I didn’t come out of the oven here, as the old folks like to say. I’m originally from New Jersey. Growing up, visiting my New England relatives, I vowed to one day make this place my home. And, after college, I did, pushing off from the shores of the Old Country, arriving here eager to […]
By Edie Clark
Apr 20 2010
I didn’t come out of the oven here, as the old folks like to say. I’m originally from New Jersey. Growing up, visiting my New England relatives, I vowed to one day make this place my home. And, after college, I did, pushing off from the shores of the Old Country, arriving here eager to pledge allegiance to the promising New World of New England. I’ve never looked back.
Until last May. My high school in northern New Jersey was a small girls’ school, only 28 of us in our graduating class. In the early 1970s, the school merged with a nearby boys’ school and moved to its larger campus in another town. Essentially, the school as we knew it ceased to exist. As a result, our class had never held a reunion.
Then, one of the few classmates I’d kept up with died. Her funeral took place in our hometown. I attended and reconnected with a few others from our class who were also there. Over coffee after the service, we wondered: Where was everyone else? What happened to us all? None of us knew anything about any of our old friends, and yet there’d been a time when we were just like one big family, all in one big old house of a school. I viewed it all as if through a thick fog.
Then and there, we hatched a plan for a reunion. We searched the Internet for our old friends and found them all, discovering that two more members of our class had passed away. It had been 43 years since we’d last been together. Time to gather.
On a weekend in May, 16 of us attended, some flying in from far and wide. We had dinners together, lunches, and brunches, and we hired a little schoolbus to trundle us around to various places we remembered so fondly. The din onboard could have drowned out the roar of a jetliner. The fog began to clear.
We remembered things as small as passing notes in the back of the classroom (most of us) and as amazing as finagling into Paul McCartney’s hotel room when he was on tour (three of us). We discovered we’d become librarians, Greenpeace activist and architect, innkeeper, artist, musician, writer, teacher, lawyer, champion equestrian, designer, data analyst, real estate agent, businessperson, and, of course, mother. We were no longer frozen into the photos of our yearbook. We’d lived lives, without one another, for better or worse.
We’d lived in many different places, near and far. Most of us had married, and most of us had had children and grandchildren. Many of us had lost our parents or were dealing with the difficulties of their final years. Some had lost husbands and brothers. Many had experienced divorce; some had survived serious illnesses.

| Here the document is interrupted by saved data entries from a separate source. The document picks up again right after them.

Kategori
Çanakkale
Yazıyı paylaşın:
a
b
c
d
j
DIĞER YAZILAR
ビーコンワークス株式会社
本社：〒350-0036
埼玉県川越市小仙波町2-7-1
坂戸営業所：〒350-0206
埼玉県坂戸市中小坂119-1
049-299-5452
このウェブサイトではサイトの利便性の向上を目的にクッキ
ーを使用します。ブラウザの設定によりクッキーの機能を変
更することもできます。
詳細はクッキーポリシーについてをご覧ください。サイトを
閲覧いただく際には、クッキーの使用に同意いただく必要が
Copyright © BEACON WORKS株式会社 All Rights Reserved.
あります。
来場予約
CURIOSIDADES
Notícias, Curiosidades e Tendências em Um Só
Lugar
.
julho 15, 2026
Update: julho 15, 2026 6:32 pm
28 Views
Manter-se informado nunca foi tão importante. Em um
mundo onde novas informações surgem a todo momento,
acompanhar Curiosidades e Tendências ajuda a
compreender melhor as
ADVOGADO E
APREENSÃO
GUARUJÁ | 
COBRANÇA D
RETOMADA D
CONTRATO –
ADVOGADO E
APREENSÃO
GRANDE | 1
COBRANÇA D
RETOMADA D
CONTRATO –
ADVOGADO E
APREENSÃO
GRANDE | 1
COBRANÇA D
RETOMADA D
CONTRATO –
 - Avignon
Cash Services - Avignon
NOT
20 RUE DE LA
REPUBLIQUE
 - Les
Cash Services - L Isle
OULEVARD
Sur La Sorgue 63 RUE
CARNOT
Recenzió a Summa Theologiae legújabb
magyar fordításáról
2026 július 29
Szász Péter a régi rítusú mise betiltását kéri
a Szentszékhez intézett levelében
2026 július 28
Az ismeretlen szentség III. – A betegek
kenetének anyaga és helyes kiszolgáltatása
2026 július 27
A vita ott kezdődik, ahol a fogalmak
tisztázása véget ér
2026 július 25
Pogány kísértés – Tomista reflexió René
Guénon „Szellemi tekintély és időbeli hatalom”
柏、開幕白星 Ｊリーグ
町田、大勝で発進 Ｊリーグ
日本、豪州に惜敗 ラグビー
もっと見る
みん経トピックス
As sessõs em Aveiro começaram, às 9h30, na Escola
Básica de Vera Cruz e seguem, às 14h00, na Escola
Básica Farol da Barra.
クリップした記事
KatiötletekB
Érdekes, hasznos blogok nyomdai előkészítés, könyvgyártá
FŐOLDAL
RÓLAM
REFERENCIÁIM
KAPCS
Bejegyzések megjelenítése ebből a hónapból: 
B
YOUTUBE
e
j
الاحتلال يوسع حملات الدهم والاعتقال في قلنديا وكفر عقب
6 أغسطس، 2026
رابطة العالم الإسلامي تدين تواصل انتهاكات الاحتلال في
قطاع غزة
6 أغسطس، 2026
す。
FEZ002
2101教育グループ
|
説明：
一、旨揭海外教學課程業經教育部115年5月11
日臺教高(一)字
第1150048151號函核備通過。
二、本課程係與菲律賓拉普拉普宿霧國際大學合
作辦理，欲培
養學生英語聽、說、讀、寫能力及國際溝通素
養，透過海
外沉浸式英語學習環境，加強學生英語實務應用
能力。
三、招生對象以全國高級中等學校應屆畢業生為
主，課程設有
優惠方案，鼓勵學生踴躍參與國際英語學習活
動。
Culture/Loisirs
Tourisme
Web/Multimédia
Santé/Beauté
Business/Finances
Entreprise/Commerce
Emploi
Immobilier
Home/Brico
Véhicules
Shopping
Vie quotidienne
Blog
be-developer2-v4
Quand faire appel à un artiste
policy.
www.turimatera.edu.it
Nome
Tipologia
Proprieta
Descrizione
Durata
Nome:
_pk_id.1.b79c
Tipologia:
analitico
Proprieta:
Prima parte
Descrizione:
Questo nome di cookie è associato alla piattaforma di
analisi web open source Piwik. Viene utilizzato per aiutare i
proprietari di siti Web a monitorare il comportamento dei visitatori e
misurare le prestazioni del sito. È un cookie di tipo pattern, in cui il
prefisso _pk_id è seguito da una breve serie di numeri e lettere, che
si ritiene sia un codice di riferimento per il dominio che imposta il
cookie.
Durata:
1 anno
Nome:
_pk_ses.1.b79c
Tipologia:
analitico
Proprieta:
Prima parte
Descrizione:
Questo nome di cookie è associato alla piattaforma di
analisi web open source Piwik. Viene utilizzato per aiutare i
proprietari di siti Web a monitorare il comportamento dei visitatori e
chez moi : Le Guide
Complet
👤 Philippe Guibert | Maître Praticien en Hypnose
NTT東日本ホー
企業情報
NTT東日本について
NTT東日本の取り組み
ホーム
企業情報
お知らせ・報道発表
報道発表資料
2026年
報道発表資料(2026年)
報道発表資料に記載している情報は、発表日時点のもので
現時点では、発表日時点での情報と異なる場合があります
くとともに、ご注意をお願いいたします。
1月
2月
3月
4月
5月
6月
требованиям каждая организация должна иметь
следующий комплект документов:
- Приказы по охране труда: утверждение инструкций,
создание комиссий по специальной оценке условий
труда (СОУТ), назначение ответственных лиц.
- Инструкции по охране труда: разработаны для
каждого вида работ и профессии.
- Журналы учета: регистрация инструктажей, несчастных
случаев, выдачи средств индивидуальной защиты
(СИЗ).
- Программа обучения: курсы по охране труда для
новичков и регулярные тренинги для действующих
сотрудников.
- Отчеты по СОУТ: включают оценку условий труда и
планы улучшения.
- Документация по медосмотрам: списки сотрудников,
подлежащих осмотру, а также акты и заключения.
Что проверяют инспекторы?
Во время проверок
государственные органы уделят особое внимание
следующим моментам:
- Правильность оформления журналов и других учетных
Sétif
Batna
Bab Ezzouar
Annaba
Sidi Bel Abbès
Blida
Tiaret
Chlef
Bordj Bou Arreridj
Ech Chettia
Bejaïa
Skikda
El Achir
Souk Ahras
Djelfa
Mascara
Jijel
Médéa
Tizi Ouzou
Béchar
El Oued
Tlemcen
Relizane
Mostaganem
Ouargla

A labyrinth of paths had led us to where we were that weekend. Being together again, it seemed that no matter what we’d been through, here were our old friends, just as they were, still there to share with, to remember with, to laugh with, even to cry with. Like family. We’d traveled so far, but never so far that we couldn’t come back together again, and recover those bonds so quickly. Here were all my lost sisters, missing pieces I didn’t know I was looking for.
On the drive home to New Hampshire, I thought about all of this. I’ve lived my whole adult life in this very satisfying place and consider it my home. In my mind, the Old Country, like my school, seemed to have vanished, and yet, on my journey back into my past, I discovered that the places of our origin never go away, but rather, they continue on without you. The trip home is never as hard as the one away. I really don’t know why that was such a revelation. But it was.